EXERCISE BRIEF: Lift out each line of the data that holds "combination".

====== EXTRACTED MATERIAL

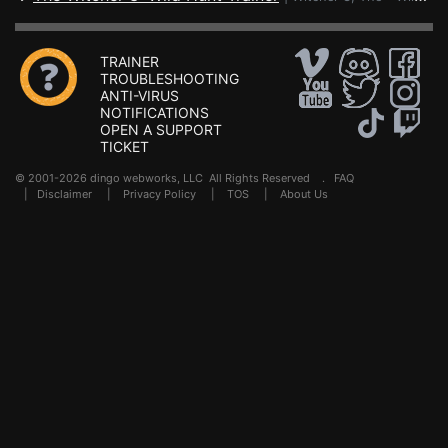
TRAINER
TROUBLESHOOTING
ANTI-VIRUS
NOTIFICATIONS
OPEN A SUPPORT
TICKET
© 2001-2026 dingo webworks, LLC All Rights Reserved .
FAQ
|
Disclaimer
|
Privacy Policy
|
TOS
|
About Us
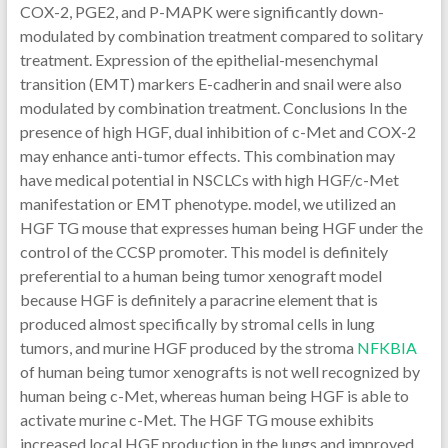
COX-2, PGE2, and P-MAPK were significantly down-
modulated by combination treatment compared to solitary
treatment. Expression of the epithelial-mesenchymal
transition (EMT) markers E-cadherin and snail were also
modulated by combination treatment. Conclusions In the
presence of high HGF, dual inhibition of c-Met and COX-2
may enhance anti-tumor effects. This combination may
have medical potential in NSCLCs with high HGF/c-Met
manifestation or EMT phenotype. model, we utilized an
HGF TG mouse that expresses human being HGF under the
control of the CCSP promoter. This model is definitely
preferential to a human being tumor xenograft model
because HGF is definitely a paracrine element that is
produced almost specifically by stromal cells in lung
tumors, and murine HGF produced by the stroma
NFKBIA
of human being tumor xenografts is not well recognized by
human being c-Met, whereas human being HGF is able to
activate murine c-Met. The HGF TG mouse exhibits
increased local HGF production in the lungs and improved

============
====== EXTRACTED MATERIAL

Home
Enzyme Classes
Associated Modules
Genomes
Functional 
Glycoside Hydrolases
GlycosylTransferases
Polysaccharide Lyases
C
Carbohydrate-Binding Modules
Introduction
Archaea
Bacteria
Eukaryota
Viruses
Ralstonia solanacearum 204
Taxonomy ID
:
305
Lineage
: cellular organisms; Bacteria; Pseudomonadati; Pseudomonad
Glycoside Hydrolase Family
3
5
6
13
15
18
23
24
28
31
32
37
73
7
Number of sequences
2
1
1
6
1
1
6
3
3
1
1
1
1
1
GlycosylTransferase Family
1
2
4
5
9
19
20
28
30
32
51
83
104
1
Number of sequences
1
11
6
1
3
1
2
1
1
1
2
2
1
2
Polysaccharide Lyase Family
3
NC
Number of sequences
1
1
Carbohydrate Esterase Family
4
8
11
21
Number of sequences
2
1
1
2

============

TASK ANSWER:
modulated by combination treatment compared to solitary
modulated by combination treatment. Conclusions In the
may enhance anti-tumor effects. This combination may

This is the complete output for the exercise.